About this exercise:
Without copying the images, write out all the entries below verbatim.

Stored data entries
◆ ◆ ◆ ◆

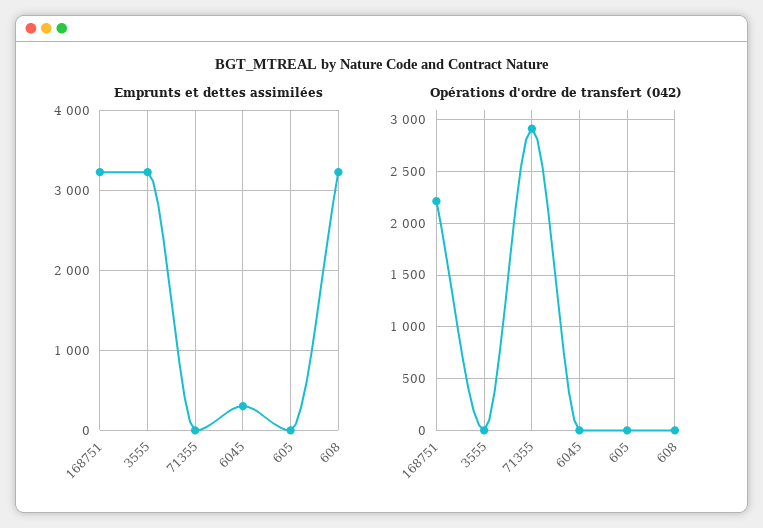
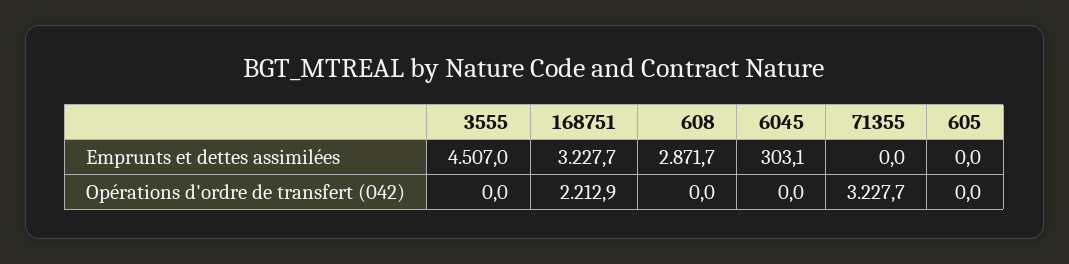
  {
    "Emprunts et dettes assimilées": {
      "168751": 3227.7,
-     "3555": 3200,
+     "3555": 4507,
      "71355": 0,
      "6045": 303.1,
      "605": 0,
-     "608": 3200
+     "608": 2871.7
    },
    "Opérations d'ordre de transfert (042)": {
      "168751": 2212.9,
      "3555": 0,
-     "71355": 2900,
+     "71355": 3227.7,
      "6045": 0,
      "605": 0,
      "608": 0
    }
  }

◆ ◆ ◆ ◆

Solution for this task:
  {
    "Emprunts et dettes assimilées": {
      "168751": 3227.7,
-     "3555": 3200,
+     "3555": 4507,
      "71355": 0,
      "6045": 303.1,
      "605": 0,
-     "608": 3200
+     "608": 2871.7
    },
    "Opérations d'ordre de transfert (042)": {
      "168751": 2212.9,
      "3555": 0,
-     "71355": 2900,
+     "71355": 3227.7,
      "6045": 0,
      "605": 0,
      "608": 0
    }
  }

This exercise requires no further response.